• **Prompt**: Every entry must be copied word for word.

+++ Exercise inputs

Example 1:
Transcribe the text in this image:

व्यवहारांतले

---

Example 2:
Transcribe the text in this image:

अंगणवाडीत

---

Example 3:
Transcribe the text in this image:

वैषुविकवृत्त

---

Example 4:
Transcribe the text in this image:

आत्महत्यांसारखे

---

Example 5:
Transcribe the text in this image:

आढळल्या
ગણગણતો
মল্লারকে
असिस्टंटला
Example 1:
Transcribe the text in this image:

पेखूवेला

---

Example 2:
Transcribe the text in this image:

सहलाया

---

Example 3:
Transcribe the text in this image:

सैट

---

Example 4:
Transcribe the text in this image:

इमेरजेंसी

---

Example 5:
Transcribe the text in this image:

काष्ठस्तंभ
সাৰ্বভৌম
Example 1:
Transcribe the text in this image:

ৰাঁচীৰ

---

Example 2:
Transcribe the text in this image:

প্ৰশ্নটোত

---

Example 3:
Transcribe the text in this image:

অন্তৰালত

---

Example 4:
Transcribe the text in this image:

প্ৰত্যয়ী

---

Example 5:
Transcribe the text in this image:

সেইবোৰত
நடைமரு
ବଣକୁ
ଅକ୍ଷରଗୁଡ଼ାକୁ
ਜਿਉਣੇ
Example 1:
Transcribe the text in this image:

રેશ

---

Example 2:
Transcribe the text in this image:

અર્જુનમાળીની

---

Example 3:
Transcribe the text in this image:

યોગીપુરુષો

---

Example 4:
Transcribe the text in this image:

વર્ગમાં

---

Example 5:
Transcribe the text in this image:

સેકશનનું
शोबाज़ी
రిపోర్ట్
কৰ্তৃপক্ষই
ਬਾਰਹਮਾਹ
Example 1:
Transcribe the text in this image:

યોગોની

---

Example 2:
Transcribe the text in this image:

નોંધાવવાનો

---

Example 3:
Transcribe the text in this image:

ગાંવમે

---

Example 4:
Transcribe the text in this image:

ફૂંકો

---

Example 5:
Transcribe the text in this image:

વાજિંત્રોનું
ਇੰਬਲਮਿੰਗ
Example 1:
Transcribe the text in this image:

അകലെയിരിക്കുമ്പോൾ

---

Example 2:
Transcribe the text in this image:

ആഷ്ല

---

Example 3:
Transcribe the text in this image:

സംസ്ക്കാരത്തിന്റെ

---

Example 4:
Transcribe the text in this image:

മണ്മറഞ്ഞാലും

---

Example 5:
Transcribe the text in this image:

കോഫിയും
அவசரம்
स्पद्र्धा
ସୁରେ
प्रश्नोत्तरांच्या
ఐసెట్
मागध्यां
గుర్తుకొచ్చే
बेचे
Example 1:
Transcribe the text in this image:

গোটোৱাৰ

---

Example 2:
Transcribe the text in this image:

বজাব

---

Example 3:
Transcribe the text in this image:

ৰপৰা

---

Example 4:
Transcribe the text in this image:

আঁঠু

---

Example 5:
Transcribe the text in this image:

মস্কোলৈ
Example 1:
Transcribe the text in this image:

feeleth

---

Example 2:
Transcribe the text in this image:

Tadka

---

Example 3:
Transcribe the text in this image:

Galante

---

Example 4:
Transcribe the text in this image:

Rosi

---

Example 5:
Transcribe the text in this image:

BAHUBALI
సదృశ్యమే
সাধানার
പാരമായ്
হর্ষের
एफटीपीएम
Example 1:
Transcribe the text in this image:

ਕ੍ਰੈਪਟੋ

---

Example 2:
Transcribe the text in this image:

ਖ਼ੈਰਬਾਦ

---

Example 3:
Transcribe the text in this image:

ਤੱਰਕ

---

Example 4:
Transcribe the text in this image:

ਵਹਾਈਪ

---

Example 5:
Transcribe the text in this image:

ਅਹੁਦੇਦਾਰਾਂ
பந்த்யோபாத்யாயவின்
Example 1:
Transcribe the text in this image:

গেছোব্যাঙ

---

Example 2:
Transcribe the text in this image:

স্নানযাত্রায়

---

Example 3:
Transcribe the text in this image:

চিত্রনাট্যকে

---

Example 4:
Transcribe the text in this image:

++++++

• **Reply to the exercise**:
Example 1:
Transcribe the text in this image:

व्यवहारांतले

---

Example 2:
Transcribe the text in this image:

अंगणवाडीत

---

Example 3:
Transcribe the text in this image:

वैषुविकवृत्त

---

Example 4:
Transcribe the text in this image:

आत्महत्यांसारखे

---

Example 5:
Transcribe the text in this image:

आढळल्या
ગણગણતો
মল্লারকে
असिस्टंटला
Example 1:
Transcribe the text in this image:

पेखूवेला

---

Example 2:
Transcribe the text in this image:

सहलाया

---

Example 3:
Transcribe the text in this image:

सैट

---

Example 4:
Transcribe the text in this image:

इमेरजेंसी

---

Example 5:
Transcribe the text in this image:

काष्ठस्तंभ
সাৰ্বভৌম
Example 1:
Transcribe the text in this image:

ৰাঁচীৰ

---

Example 2:
Transcribe the text in this image:

প্ৰশ্নটোত

---

Example 3:
Transcribe the text in this image:

অন্তৰালত

---

Example 4:
Transcribe the text in this image:

প্ৰত্যয়ী

---

Example 5:
Transcribe the text in this image:

সেইবোৰত
நடைமரு
ବଣକୁ
ଅକ୍ଷରଗୁଡ଼ାକୁ
ਜਿਉਣੇ
Example 1:
Transcribe the text in this image:

રેશ

---

Example 2:
Transcribe the text in this image:

અર્જુનમાળીની

---

Example 3:
Transcribe the text in this image:

યોગીપુરુષો

---

Example 4:
Transcribe the text in this image:

વર્ગમાં

---

Example 5:
Transcribe the text in this image:

સેકશનનું
शोबाज़ी
రిపోర్ట్
কৰ্তৃপক্ষই
ਬਾਰਹਮਾਹ
Example 1:
Transcribe the text in this image:

યોગોની

---

Example 2:
Transcribe the text in this image:

નોંધાવવાનો

---

Example 3:
Transcribe the text in this image:

ગાંવમે

---

Example 4:
Transcribe the text in this image:

ફૂંકો

---

Example 5:
Transcribe the text in this image:

વાજિંત્રોનું
ਇੰਬਲਮਿੰਗ
Example 1:
Transcribe the text in this image:

അകലെയിരിക്കുമ്പോൾ

---

Example 2:
Transcribe the text in this image:

ആഷ്ല

---

Example 3:
Transcribe the text in this image:

സംസ്ക്കാരത്തിന്റെ

---

Example 4:
Transcribe the text in this image:

മണ്മറഞ്ഞാലും

---

Example 5:
Transcribe the text in this image:

കോഫിയും
அவசரம்
स्पद्र्धा
ସୁରେ
प्रश्नोत्तरांच्या
ఐసెట్
मागध्यां
గుర్తుకొచ్చే
बेचे
Example 1:
Transcribe the text in this image:

গোটোৱাৰ

---

Example 2:
Transcribe the text in this image:

বজাব

---

Example 3:
Transcribe the text in this image:

ৰপৰা

---

Example 4:
Transcribe the text in this image:

আঁঠু

---

Example 5:
Transcribe the text in this image:

মস্কোলৈ
Example 1:
Transcribe the text in this image:

feeleth

---

Example 2:
Transcribe the text in this image:

Tadka

---

Example 3:
Transcribe the text in this image:

Galante

---

Example 4:
Transcribe the text in this image:

Rosi

---

Example 5:
Transcribe the text in this image:

BAHUBALI
సదృశ్యమే
সাধানার
പാരമായ്
হর্ষের
एफटीपीएम
Example 1:
Transcribe the text in this image:

ਕ੍ਰੈਪਟੋ

---

Example 2:
Transcribe the text in this image:

ਖ਼ੈਰਬਾਦ

---

Example 3:
Transcribe the text in this image:

ਤੱਰਕ

---

Example 4:
Transcribe the text in this image:

ਵਹਾਈਪ

---

Example 5:
Transcribe the text in this image:

ਅਹੁਦੇਦਾਰਾਂ
பந்த்யோபாத்யாயவின்
Example 1:
Transcribe the text in this image:

গেছোব্যাঙ

---

Example 2:
Transcribe the text in this image:

স্নানযাত্রায়

---

Example 3:
Transcribe the text in this image:

চিত্রনাট্যকে

---

Example 4:
Transcribe the text in this image:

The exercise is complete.